Demographic drivers of tree biomass change during secondary succession in northeastern Costa Rica


  • Corresponding Editor: W. S. Currie.


Second-growth tropical forests are an important global carbon sink. As current knowledge on biomass accumulation during secondary succession is heavily based on chronosequence studies, direct estimates of annual rates of biomass accumulation in monitored stands are largely unavailable. We evaluated the contributions of tree diameter increment, recruitment, and mortality to annual tree biomass change during succession for three groups of tree species: second-growth (SG) specialists, generalists, and old-growth (OG) specialists. We monitored six second-growth tropical forests that varied in stand age and two old-growth forests in northeastern Costa Rica. We monitored these over a period of 8 to 16 years. To assess rates of biomass change during secondary succession, we compared standing biomass and biomass dynamics between second-growth forest stages and old-growth forest, and evaluated the effect of stand age on standing biomass and biomass dynamics in second-growth forests. 

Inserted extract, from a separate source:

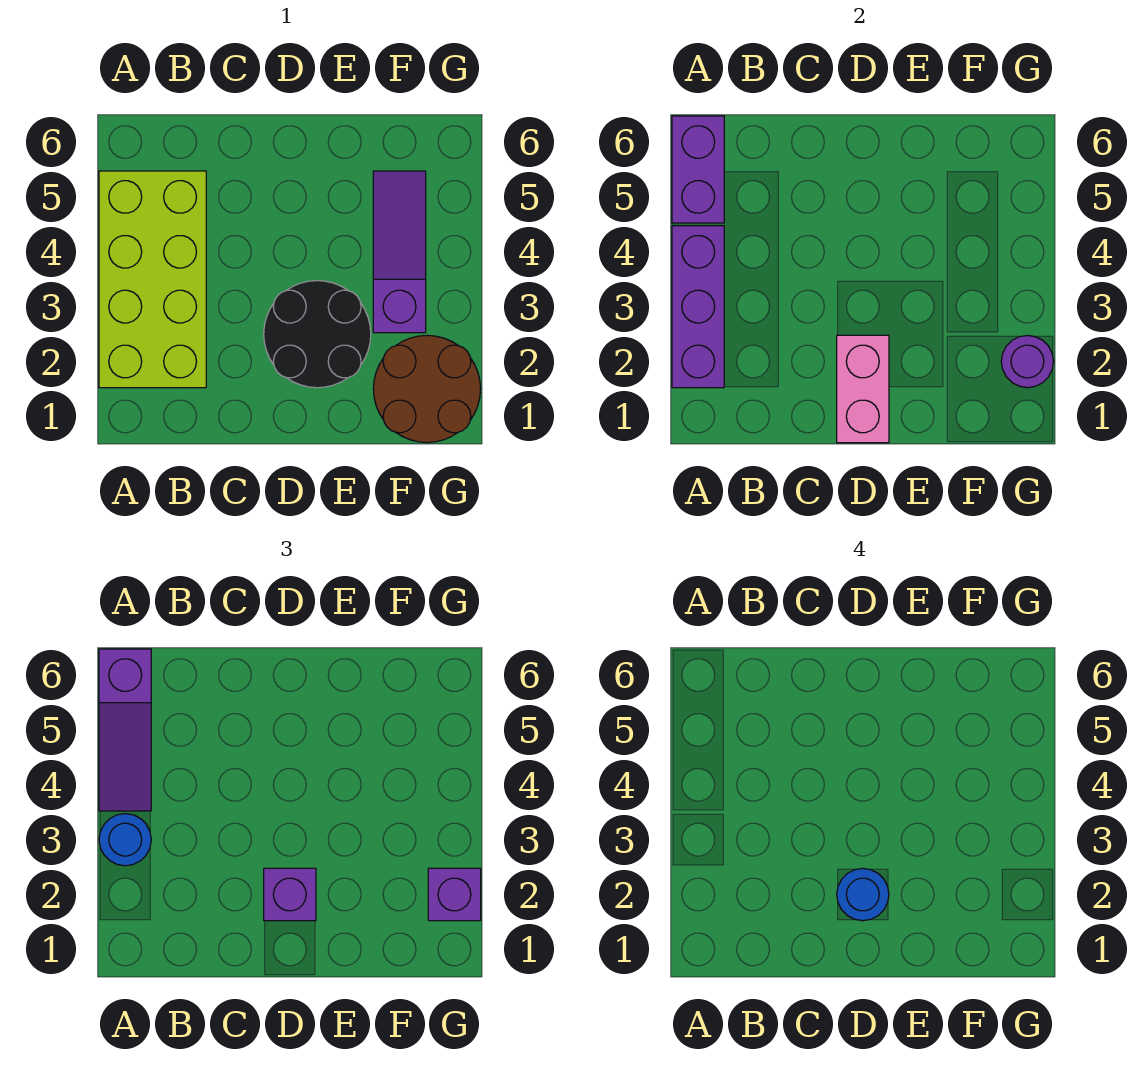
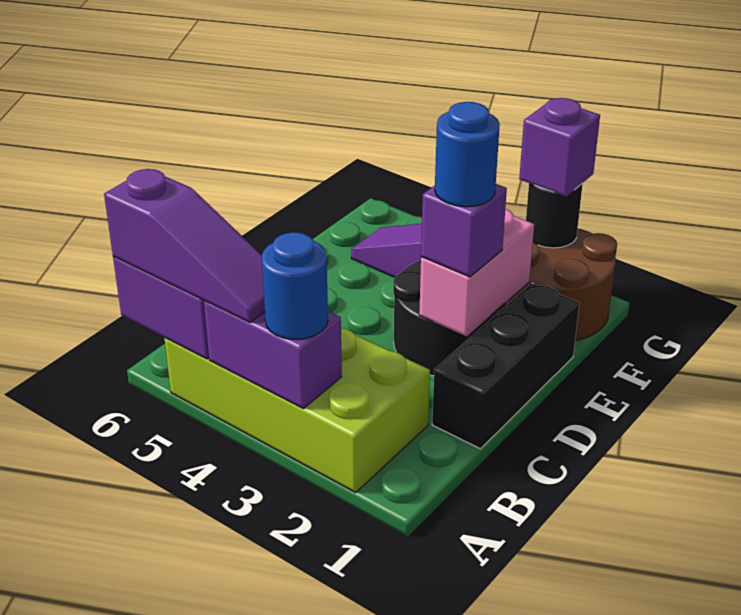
purple 1x3 brick [672,226,724,388] -> purple 1x2 brick [204,301,342,408]
none -> black 1x3 brick [432,283,579,449]
pink 1x2 brick [837,335,889,443] -> pink 1x2 brick turned to [419,209,534,336]
purple 1x1 round brick [1001,335,1054,388] -> black 1x1 round brick [526,183,583,248]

Standing tree biomass increased with stand age during succession, whereas the rate of biomass change decreased. Biomass change was largely driven by tree diameter increment and mortality, with a minor contribution from recruitment. The relative importance of these demographic drivers shifted over succession. Biomass gain due to tree diameter increment decreased with stand age, whereas biomass loss due to mortality increased. In the age range of our second-growth forests, 10–41 years, SG specialists dominated tree biomass in second-growth forests. SG specialists, and to a lesser extent generalists, also dominated stand-level biomass increase due to tree diameter increment, whereas SG specialists largely accounted for decreases in biomass due to mortality.

Our results indicate that tree growth is largely driving biomass dynamics early in succession, whereas both growth and mortality are important later in succession. Biomass dynamics are largely accounted for by a few SG specialists and one generalist species, Pentaclethra macroloba. To assess the generality of our results, similar long-term studies should be compared across tropical forest landscapes.